- _Instructions for the task_
Copy out the lines below word for word, but leave the pictures out.

- _Supplied material_
-*-*-
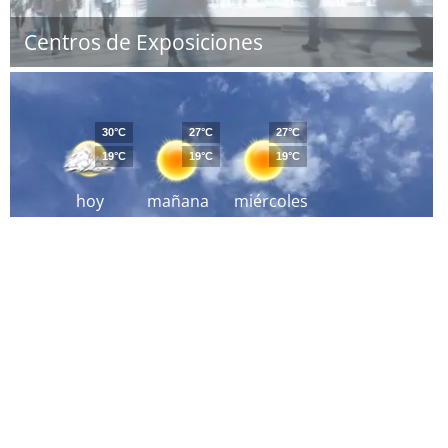
Centros de Exposiciones
30°C
27°C
27°C
19°C
19°C
19°C
hoy
mañana
miércoles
-*-*-
- _Answer to this problem_
Centros de Exposiciones
30°C
27°C
27°C
19°C
19°C
19°C
hoy
mañana
miércoles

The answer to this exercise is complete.